ROANOKE TIMES

                         Roanoke Times
                 Copyright (c) 1995, Landmark Communications, Inc.

DATE: SUNDAY, May 30, 1993                   TAG: 9305300180
SECTION: SPORTS                    PAGE: D8   EDITION: METRO 
SOURCE: From Associated Press reports
DATELINE:                                 LENGTH: Medium


EX-BOXER CONN DIES AT AGE 75

Billy Conn, who nearly dethroned heavyweight champion Joe Louis until his ego got in the way, died Saturday of pneumonia in Pittsburgh. He was 75.
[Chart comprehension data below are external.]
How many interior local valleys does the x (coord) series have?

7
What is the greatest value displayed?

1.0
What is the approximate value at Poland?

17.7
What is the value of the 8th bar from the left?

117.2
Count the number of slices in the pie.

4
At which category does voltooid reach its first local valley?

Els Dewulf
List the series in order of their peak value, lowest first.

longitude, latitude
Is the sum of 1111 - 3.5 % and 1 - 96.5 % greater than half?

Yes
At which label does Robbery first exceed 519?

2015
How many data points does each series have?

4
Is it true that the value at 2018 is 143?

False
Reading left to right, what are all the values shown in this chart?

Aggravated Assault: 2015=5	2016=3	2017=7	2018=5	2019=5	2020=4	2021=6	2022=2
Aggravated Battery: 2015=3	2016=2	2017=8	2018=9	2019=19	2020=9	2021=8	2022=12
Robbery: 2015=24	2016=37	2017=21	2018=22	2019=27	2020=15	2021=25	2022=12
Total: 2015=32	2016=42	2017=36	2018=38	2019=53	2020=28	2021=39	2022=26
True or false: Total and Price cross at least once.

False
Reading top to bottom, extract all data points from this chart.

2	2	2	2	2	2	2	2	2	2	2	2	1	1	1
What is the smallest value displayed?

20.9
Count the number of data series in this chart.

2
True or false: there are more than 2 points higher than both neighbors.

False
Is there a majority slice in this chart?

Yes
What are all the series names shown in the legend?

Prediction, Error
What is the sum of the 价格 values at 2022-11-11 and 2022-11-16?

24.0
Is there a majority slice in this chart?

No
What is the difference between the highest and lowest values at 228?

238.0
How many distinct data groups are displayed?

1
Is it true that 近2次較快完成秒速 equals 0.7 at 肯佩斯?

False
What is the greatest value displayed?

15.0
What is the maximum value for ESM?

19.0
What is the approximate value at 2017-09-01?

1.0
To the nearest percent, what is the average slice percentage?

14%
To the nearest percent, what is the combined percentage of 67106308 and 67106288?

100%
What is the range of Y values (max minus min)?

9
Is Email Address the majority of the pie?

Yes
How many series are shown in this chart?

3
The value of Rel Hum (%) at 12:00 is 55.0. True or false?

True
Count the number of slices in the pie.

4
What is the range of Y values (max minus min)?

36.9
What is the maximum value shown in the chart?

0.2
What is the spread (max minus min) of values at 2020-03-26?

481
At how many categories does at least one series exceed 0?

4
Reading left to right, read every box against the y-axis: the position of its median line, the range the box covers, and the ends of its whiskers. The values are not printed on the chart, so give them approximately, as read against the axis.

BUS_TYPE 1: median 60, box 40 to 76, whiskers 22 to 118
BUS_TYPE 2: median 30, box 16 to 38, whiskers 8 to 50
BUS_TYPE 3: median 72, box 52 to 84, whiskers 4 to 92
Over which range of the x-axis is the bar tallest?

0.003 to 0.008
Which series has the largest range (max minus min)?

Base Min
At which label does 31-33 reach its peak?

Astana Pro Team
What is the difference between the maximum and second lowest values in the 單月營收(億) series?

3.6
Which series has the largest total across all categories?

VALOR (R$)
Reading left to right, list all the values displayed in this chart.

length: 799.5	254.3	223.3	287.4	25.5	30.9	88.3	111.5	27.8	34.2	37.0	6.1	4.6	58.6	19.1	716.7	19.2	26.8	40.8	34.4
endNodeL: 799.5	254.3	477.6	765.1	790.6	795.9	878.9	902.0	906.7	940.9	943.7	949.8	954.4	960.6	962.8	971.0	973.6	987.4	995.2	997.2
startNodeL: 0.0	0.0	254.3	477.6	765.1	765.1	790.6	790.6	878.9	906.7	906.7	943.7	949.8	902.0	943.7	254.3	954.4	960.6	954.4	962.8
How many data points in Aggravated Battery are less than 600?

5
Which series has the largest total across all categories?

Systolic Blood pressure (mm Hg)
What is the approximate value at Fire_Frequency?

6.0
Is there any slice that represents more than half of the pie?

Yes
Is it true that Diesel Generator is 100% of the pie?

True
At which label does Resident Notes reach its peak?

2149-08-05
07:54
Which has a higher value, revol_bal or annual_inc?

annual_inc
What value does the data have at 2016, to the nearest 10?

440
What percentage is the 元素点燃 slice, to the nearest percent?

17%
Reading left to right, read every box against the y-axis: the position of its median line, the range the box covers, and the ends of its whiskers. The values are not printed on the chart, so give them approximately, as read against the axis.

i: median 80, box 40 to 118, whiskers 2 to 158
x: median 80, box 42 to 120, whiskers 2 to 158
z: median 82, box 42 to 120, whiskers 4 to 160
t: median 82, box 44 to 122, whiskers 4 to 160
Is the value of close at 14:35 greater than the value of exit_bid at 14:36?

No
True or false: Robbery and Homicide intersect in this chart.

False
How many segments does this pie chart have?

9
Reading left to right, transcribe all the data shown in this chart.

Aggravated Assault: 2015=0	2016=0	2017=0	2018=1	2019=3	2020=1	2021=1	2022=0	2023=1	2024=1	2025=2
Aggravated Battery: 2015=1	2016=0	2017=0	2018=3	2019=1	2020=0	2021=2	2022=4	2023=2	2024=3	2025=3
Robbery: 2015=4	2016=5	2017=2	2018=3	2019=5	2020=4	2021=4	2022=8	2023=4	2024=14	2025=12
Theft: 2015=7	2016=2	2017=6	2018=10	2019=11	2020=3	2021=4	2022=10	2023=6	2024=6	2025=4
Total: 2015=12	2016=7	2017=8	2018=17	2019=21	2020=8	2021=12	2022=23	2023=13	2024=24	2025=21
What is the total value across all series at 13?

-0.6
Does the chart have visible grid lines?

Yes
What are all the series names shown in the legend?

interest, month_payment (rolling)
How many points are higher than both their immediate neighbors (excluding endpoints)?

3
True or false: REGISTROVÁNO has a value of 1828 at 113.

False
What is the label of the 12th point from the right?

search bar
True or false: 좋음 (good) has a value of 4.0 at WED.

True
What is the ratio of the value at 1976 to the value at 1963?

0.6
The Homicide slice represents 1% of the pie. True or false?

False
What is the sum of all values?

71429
Conn died at a Veterans Affairs hospital in the city where he grew up. VA spokesman David Cowgill said Conn had lived at the hospital for several years.

Conn held the light heavyweight title, but it was the fight with Louis in June 1941 for which he became part of boxing lore.

Conn was leading Louis eight rounds to four when he made the mistake that was to haunt him for the rest of his life. He tried to slug it out with champion. Louis knocked him out in the 13th round.

"I couldn't knock out anybody," Conn recalled in 1987. "And I tried to knock out Joe Louis."

A rematch was arranged almost immediately, but before the fight could be held, Conn met another opponent who slowed his return to the ring. A longstanding feud between Conn and his father-in-law, a former boxer named Jimmy Smith, flared up when Conn and his wife, Mary Louise, took their newly christened child to the Smith home.

Smith took a swing at Conn and the younger man retaliated with a blow to Smith's head. Conn was left with a broken left hand.

After the hand healed, but before the Louis match could be rescheduled, both Conn and Louis were inducted into the Army during World War II. In a rematch after the war, Louis knocked out Conn in the eighth round.

Conn won 63 fights, lost 11 and fought one draw from 1935 until 1948. He was the light heavyweight champion from July 1938 until May 1941.

In another sports death:

Bobby Joe Green, one of the NFL's leading punters during his 14-year career with Pittsburgh and Chicago, died of a heart attack at his home Friday in Gainesville, Fla. He was 57.

"He really was one of the great athletes," said Don Deal, a University of Florida teammate. "When he first walked on campus you knew he was going to be a superstar."

The Texas native played two seasons with the Pittsburgh Steelers before joining the Chicago Bears for the next 12. In 1961, he averaged 47 yards on 73 punts, an average that remains as one of the 10 best NFL history. Green was a member of George Halas' NFL champion Bears in 1963.

He left the NFL at the end of the 1973 season, was the Gators' kicking coach from 1979-89 and ran a specialty advertising business for the past four years.